Y además estaban sus ojos. De hecho, sólo estaban sus ojos. Contenían más almas que cualquiera de las cúpulas de los hambrientos Grandes Dioses que coronaban la ciudad. Eran intensos, esa es la palabra y todo cuanto puede describir la palabra, tan importante en Melasurej. Más los miraba, menos sentía la Materia. Ya no había dioses ni grandes piedras, ni nieve y sueños inhalando cigarrillos: el Verbo se hizo ojos y lo habitó por completo, todo lo absorbieron, todo lo escudriñaron, intensos. Según iba siendo invadido, iba bajando la guardia, iba dejando de ser.

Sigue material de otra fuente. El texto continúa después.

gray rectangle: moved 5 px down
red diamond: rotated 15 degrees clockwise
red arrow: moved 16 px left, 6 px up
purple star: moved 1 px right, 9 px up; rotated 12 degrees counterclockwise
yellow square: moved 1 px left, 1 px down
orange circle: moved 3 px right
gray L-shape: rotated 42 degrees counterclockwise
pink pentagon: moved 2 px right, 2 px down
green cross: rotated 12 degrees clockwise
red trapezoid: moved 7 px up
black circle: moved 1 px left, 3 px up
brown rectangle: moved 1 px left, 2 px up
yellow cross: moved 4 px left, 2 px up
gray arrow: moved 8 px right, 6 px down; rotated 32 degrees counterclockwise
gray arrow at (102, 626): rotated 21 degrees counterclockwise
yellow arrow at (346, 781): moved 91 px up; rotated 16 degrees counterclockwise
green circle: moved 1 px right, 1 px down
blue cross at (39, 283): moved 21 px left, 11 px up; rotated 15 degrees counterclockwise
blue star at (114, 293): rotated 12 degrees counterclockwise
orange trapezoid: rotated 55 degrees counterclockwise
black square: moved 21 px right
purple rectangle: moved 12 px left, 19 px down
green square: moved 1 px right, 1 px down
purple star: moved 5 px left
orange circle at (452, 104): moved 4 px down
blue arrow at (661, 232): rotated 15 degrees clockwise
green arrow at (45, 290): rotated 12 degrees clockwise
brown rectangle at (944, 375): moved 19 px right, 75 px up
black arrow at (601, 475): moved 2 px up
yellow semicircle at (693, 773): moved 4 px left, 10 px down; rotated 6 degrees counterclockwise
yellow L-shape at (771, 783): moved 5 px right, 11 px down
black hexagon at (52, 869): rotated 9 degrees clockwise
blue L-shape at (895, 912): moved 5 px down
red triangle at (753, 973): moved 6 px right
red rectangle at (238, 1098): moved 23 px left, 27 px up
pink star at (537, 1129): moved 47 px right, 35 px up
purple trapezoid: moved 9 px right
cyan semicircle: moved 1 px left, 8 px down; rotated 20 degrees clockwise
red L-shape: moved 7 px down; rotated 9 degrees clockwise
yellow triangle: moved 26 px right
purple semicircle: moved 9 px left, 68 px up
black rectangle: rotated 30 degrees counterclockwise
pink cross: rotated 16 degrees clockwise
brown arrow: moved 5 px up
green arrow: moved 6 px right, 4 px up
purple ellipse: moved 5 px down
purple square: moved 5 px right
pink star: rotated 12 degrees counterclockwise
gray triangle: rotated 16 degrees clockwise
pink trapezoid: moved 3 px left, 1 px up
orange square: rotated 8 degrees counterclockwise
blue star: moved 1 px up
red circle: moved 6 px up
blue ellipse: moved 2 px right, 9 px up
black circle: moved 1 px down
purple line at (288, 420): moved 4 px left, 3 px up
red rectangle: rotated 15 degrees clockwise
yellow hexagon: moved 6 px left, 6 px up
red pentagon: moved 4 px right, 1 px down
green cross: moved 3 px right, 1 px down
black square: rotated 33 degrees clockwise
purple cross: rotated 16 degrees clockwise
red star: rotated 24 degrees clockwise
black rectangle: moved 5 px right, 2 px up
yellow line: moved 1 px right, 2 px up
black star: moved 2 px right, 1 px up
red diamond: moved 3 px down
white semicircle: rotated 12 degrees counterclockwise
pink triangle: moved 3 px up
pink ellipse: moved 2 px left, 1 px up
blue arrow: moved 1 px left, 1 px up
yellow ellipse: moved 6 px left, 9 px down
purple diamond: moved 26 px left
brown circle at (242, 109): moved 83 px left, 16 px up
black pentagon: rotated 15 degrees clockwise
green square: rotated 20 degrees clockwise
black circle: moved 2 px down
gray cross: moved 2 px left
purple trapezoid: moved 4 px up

Cuando cesó el fluir todo cobró apariencia de normalidad. La ciudad continuaba su lento vagar de oraciones, sueños y esperanzas, se sintió de nuevo él. La noche, alborotada durante la transfusión de almas, se volvió recatada y recogida, doncella casta como debe en una ciudad que rezuma dioses.
Todo estaba bien.
Y sin embargo…
No, ya había pasado.
Aunque había algo: A qué negarlo, los ojos estaban allí. El vampiro había desaparecido, pero los ojos estaban allí, presencia etérea aunque tangible.
Salió corriendo, quiso huir y no pudo, fuera donde fuera, lo miraban, lo oprimían, lo penetraban. Echó a volar en un vano intento de zafarse de ellos, pero allí estaban. Desde arriba la ciudad, sagrada, antigua y babélica, dibujaba la sonrisa del vampiro en sus antiguas piedras y calles, en cada uno de sus recodos. Voló incansable a su hogar, al refugio de lo cotidiano, al seguro reducto de las rutinas precisas.

Pero ellos estaban allí, también en sus rutinas, en el centro mismo de su hogar, en el fondo de cada vaso que bebía. Lo miraban, lo bebían, lo absorbían. Y eso es lo que le hizo darse cuenta de que había conocido a un vampiro. Bueno, eso y que lo único que bombardeaba su cabeza era acudir al teatro con ella. Y como todo el mundo sabe eso sólo sucede con los vampiros.